Because now there was Rachel. Rachel, for whom he would have raked the moon from the sky and bagged up the stars and harnessed the sun. Rachel, who was more
than he had ever dreamed she would be. His adolescent sex fantasy about making it with his pretty teacher had been a fantasy, but Rachel was real, a kind, gentle, courageous, loyal-to-a-fault woman who enchanted him even as her love unlocked the cold prison of his heart.
Rachel loved him. Those three words were the most beautiful poetry he had ever heard.
Was she in danger now because of that? Was there a loony-tune out there who killed the women he cared for? Or was there some other link between the victims, of which he was unaware? The whole thing was so impossible, so nightmare-crazy, he couldn’t figure it out.
But at the thought of Rachel in danger he nearly turned his motorcycle around and hightailed it back to her side like a buck deer who has heard the hunter’s gun in the woods.
Logic alone stopped him. It had been eleven years between murders. Another one was not likely to occur within a week of the second. Perhaps there would never be another one. Perhaps Marybeth had been killed by a wandering psychopath (Rachel’s pet theory) and Glenda’s was just a good copy of the first. Maybe Tom Watkins was smarter than he looked. Or perhaps—God, who knew? The possibilities were endless.
No, he did not
really
think Rachel was in danger. But he had been wrong before. And life had taught him to be wary.
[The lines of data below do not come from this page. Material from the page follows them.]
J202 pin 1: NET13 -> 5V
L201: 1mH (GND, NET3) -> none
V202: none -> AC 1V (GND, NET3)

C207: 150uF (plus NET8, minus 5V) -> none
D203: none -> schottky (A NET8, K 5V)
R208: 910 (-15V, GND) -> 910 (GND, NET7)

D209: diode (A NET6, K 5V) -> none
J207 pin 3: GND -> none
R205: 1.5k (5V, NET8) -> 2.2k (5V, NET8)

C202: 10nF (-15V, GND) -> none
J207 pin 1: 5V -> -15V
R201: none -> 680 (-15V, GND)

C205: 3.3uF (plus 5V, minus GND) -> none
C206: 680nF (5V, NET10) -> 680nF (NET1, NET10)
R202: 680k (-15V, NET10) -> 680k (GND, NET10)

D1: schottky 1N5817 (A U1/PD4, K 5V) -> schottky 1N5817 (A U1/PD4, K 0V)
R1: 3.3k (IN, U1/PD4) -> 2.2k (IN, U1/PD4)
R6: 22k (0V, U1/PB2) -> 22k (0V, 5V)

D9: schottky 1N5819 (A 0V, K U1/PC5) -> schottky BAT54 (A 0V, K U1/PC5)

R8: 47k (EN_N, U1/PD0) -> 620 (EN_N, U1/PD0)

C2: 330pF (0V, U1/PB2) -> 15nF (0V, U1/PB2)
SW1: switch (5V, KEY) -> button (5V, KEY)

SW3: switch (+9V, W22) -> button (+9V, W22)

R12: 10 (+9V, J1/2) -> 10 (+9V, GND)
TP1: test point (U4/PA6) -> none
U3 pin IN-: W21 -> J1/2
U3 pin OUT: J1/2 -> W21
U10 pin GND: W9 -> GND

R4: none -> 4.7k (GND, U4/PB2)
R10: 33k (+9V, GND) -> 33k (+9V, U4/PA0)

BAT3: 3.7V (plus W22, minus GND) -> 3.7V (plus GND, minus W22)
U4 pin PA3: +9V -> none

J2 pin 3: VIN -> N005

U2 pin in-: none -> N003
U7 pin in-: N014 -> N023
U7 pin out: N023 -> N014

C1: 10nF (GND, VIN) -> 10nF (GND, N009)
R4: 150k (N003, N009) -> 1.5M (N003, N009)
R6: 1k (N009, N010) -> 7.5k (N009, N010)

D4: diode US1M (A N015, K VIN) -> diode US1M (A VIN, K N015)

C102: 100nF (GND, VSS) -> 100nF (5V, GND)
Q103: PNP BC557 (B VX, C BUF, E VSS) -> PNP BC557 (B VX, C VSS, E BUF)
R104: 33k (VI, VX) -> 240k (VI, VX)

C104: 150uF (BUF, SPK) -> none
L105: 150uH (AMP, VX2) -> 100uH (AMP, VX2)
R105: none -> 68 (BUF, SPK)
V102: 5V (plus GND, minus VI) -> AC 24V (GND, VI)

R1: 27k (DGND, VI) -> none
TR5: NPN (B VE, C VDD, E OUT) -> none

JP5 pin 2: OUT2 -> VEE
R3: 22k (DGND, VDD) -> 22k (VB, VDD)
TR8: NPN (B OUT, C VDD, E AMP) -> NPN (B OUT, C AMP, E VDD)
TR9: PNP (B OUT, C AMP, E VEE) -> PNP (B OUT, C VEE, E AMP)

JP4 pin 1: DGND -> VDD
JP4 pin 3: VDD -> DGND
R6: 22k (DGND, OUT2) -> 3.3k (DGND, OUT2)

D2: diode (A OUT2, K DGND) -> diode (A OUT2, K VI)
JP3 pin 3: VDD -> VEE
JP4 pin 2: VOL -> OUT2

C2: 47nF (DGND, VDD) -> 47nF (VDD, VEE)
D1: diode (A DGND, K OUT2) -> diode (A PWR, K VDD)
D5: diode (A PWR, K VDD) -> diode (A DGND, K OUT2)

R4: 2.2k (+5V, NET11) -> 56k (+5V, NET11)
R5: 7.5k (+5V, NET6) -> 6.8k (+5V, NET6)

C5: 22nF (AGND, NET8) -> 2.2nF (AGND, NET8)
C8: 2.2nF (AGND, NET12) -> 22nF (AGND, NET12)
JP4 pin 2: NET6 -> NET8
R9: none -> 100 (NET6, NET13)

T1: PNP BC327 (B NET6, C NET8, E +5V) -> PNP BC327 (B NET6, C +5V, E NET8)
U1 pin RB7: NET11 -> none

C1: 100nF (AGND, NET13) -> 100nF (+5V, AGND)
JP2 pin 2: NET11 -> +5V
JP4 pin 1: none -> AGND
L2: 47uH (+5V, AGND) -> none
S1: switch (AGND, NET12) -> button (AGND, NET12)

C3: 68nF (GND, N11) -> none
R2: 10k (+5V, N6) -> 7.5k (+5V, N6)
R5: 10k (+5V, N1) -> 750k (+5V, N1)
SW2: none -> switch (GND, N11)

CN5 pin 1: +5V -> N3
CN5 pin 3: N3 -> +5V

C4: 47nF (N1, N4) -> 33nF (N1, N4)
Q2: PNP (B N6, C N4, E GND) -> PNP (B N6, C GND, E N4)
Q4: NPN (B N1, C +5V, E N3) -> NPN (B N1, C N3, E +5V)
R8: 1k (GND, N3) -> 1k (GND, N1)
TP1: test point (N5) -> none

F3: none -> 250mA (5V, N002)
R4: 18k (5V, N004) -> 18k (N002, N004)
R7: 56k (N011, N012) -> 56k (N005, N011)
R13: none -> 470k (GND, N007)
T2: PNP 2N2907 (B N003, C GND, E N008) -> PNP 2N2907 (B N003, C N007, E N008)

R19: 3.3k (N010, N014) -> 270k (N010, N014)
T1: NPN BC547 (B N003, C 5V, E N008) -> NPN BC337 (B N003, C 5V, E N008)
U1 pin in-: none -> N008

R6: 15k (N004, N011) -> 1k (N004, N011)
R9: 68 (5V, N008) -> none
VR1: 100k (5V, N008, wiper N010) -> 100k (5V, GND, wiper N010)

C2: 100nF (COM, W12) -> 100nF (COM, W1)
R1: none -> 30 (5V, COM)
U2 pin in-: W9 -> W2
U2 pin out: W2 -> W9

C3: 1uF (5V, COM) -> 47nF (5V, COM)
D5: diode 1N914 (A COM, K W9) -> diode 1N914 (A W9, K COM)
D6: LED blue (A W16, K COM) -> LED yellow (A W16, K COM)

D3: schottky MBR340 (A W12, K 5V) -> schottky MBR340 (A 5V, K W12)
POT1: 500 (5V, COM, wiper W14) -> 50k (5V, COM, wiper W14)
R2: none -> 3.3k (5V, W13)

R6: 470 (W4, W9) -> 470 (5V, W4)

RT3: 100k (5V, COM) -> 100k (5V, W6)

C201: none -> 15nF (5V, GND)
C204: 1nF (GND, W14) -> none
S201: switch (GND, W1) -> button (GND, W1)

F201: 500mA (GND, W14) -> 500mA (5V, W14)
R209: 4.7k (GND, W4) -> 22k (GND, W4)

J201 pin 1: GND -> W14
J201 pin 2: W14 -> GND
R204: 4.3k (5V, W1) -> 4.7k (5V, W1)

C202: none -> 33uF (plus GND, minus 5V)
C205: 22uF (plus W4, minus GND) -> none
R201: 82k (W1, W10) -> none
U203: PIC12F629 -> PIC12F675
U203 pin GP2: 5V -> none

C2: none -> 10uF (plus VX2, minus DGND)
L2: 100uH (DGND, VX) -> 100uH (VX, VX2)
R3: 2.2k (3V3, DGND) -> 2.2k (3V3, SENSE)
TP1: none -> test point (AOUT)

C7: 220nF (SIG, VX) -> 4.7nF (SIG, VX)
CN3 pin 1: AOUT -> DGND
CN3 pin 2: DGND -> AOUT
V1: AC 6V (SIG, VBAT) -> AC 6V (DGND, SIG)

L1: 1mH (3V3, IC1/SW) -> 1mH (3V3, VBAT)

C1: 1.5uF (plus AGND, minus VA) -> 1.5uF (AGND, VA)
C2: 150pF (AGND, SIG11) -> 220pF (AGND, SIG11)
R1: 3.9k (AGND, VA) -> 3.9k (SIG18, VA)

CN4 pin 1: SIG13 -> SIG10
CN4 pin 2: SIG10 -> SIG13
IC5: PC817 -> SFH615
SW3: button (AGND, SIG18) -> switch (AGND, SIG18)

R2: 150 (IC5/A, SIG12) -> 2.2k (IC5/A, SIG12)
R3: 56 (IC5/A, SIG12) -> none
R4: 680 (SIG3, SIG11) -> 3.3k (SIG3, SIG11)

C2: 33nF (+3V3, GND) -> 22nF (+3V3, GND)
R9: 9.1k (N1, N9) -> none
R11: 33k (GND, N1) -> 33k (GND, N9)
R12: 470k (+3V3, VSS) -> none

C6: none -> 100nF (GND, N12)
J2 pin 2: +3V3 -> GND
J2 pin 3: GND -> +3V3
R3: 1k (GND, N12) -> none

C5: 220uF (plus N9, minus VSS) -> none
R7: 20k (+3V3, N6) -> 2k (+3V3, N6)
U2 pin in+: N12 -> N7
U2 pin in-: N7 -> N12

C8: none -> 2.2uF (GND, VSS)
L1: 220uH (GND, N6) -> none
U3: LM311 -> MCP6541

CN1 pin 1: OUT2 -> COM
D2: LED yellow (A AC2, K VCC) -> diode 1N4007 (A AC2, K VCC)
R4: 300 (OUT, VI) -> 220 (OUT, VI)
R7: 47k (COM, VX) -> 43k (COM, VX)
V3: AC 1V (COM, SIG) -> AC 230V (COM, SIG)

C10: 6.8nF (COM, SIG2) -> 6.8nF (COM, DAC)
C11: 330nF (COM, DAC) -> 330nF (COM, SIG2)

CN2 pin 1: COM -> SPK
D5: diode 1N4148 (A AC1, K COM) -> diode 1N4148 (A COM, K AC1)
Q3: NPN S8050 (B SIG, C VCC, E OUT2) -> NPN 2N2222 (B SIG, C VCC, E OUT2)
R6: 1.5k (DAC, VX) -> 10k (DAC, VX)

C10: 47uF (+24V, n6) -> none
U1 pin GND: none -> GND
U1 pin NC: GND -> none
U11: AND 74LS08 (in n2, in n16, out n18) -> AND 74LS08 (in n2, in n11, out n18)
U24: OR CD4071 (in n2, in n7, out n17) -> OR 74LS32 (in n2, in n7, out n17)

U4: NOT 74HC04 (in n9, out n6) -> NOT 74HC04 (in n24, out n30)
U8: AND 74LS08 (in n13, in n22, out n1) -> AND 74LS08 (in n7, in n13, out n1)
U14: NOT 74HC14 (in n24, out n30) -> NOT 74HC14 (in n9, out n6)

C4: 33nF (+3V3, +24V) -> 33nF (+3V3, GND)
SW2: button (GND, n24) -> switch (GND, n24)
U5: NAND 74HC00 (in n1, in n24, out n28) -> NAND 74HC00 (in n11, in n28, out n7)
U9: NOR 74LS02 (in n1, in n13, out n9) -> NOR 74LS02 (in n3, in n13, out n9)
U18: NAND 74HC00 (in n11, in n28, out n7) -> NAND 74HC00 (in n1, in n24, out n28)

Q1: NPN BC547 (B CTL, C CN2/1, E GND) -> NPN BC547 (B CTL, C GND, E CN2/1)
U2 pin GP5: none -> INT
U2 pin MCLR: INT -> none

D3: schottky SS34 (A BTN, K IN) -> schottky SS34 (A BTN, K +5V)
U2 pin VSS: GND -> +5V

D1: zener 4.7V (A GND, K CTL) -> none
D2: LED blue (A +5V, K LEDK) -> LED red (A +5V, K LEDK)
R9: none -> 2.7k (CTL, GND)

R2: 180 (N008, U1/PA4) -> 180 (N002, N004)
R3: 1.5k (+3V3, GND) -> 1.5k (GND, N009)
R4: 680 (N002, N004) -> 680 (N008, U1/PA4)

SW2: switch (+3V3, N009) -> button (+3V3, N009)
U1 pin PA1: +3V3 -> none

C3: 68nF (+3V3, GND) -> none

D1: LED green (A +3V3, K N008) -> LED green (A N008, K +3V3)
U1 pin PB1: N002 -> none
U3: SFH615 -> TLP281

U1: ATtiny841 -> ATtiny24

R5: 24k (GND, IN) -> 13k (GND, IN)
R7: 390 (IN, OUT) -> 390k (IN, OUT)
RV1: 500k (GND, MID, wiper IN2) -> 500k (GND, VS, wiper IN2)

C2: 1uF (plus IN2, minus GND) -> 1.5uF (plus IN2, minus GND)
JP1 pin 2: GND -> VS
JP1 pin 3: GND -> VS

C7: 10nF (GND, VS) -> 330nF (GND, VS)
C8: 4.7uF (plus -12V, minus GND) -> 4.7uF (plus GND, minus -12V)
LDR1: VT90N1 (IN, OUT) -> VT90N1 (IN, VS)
If he was the link, who outside of her family knew about himself and Rachel? There was Rachel’s mother, whom he knew basically as a disembodied, disapproving voice on the other end of the phone, and her sister, Becky, who’d been the most popular girl in her class at school. Becky was little, like Rachel, but more vivacious, more sure of her own attractiveness, more the kind of woman who would appeal to a cross-section of men. He’d always admired Becky from afar—her physical attributes, which she shared with her sister, were of the type that had always
appealed to him—but it had been Rachel he’d lusted after even then. Between himself and Rachel, there had always been an awareness, an indescribable spark.
Soulmates. That’s what they were. Johnny’s lips lifted wryly as he considered that. How hopelessly romantic—and stupid—that sounded. He’d always heard that love brought strong men to their knees and turned their brains to mush. Maybe he’d better think twice about getting his hair cut.
He acquitted her mother and sister of wishing harm to Rachel. They were a thousand times more likely to murder him than her.
Besides, Glenda had been tall and strong for a woman. To murder her so quickly and viciously would have required an enormous amount of strength.